The Ancestor of Every Mammal on Earth Laid Eggs. Here Is the Proof.

A fossil hunter found the embryo in 2008. He suspected what it was. He could not prove it. So it went into a drawer in a museum in Bloemfontein, and it sat there for 17 years while the technology needed to confirm his hunch was built on another continent.

In 2008, a fossil hunter named John Nyaphuli spotted a small nodule of rock in South Africa’s Karoo Basin. When he carefully removed the surrounding stone back in the lab, a tiny, perfectly curled skeleton emerged. His team suspected it was a Lystrosaurus embryo, still inside its egg. But they could not prove it, so the fossil went into storage at the National Museum in Bloemfontein and waited.

Seventeen years later, a synchrotron X-ray facility in Grenoble, France provided the answer. Published this week in PLOS ONE, the study delivers the first direct physical evidence that the ancestors of all mammals laid eggs, and a new explanation for how life rebuilt itself after the worst catastrophe in Earth’s history.

The Animal That Survived Everything

Lystrosaurus does not look like much. Roughly the size of a pig, with leathery skin, a turtle-like beak, and two downward-pointing tusks, it is not an animal that inspires awe. But it survived something that killed nearly everything else.

L. hedini skeletal mount from the Natural history museum of Zürich Photograph by Rama, Wikimedia Commons, Cc-by-sa-2.0-fr

Around 252 million years ago, massive volcanic eruptions in what is now Siberia triggered a global catastrophe that eliminated an estimated 90 percent of all species on Earth. When it was over, Lystrosaurus did not just survive. It dominated. Fossils have been found on every major landmass, and for a period after the extinction it may have accounted for the majority of all land vertebrate individuals on the planet.

Scientists have long asked why. The new fossil offers part of the answer.

What the Scans Revealed

The key to unlocking the fossil was not finding a shell. No eggshell was preserved because Lystrosaurus likely laid soft, leathery eggs that decomposed rather than fossilised. That is precisely why no one had found evidence of them before.

What the synchrotron scans revealed instead was the embryo’s lower jaw. In vertebrates, the lower jaw is made of two halves that must fuse before the animal can feed itself. When Professor Julien Benoit examined the scans and saw that fusion had not yet occurred, the case was closed. The individual had died inside its egg, incapable of feeding itself. The curled posture confirmed it.

This settled a question palaeontologists had been asking since the first therapsid fossils were described in the 19th century. Egg-laying, not live birth, was the ancestral reproductive strategy for the lineage that eventually gave rise to every mammal alive today.

The Egg Was the Survival Strategy

Lystrosaurus laid relatively large eggs for its body size.

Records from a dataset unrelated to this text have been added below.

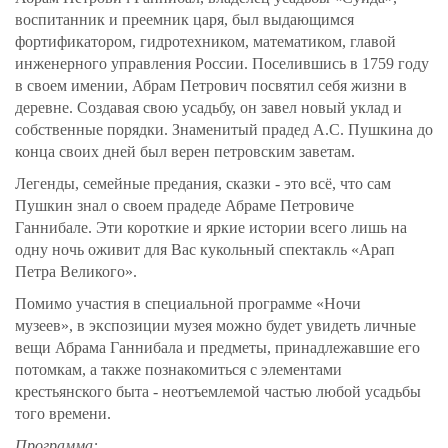
воспитанник и преемник царя, был выдающимся
фортификатором, гидротехником, математиком, главой
инженерного управления России. Поселившись в 1759 году
в своем имении, Абрам Петрович посвятил себя жизни в
деревне. Создавая свою усадьбу, он завел новый уклад и
собственные порядки. Знаменитый прадед А.С. Пушкина до
конца своих дней был верен петровским заветам.
Легенды, семейные предания, сказки - это всё, что сам
Пушкин знал о своем прадеде Абраме Петровиче
Ганнибале.
Эти
короткие и яркие истории всего лишь на
одну ночь оживит для Вас кукольный спектакль
«Арап
Петра Великого».
Помимо участия в специальной программе
«
Ночи
музеев
»,
в экспозиции музея можно будет увидеть личные
вещи Абрама Ганнибала и предметы, принадлежавшие его
потомкам, а также познакомиться с элементами
крестьянского быта - неотъемлемой частью любой усадьбы
того времени.
Программа:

In modern animals, larger eggs typically contain more yolk, providing all the nutrients an embryo needs to develop independently without parental feeding after hatching. This means Lystrosaurus almost certainly did not produce milk for its young.

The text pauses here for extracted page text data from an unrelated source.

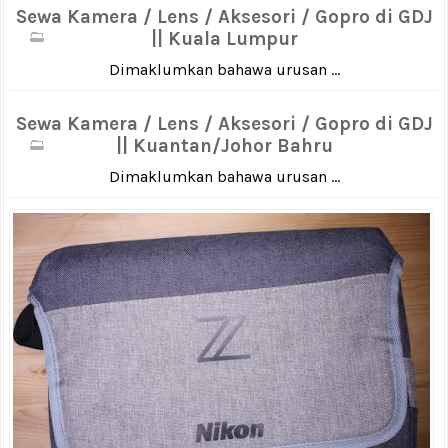
Sewa Kamera / Lens / Aksesori / Gopro di GDJ
|| Kuala Lumpur
Dimaklumkan bahawa urusan ...
Sewa Kamera / Lens / Aksesori / Gopro di GDJ
|| Kuantan/Johor Bahru
Dimaklumkan bahawa urusan ...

In the context of a post-extinction world stripped of most of its species, that mattered enormously. Large eggs are also more resistant to drying out, a critical advantage in the drought-prone environment that followed the Great Dying. And the hatchlings that emerged were likely precocial, born at an advanced stage of development, capable of feeding themselves and evading predators from the start.

Fast development, early reproduction, and independence from birth. In a world where most of the competition had been eliminated and conditions were brutal, that combination was not just useful. It was the reason Lystrosaurus came to dominate the planet.

Technology Catches Up to the Question

The most striking part of this story is not what the fossil revealed, but how long it took to read it.

Professor Jennifer Botha suspected even at the time of discovery that the specimen had died within the egg, but they simply did not have the technology to confirm it. The fossil sat in Bloemfontein for the better part of two decades while the imaging tools needed to examine it were being built and refined on another continent.

This is increasingly how palaeontology works. Fossils are not always solved when they are found. Sometimes a specimen sits on a shelf, correctly suspected but unconfirmed, until technology catches up to the question.

Lystrosaurus sits on the direct evolutionary line that leads to every mammal alive today. The reproductive strategy it used to survive the Great Dying, large eggs, rapid maturation, precocial young, is the deep ancestral condition that eventually gave way to live birth and lactation hundreds of millions of years later.

Understanding this survival strategy is significant to better grasp how modern species might cope with the current sixth mass extinction.

The fossil that waited 17 years in a museum drawer turns out to be a 250-million-year-old lesson in how life endures.


Sources

The study “The first non-mammalian synapsid embryo from the Triassic of South Africa” by Julien Benoit et al. was published in PLOS ONE on April 9, 2026. DOI: 10.1371/journal.pone.0345016. Quotes in this article are drawn from press materials issued in connection with the publication.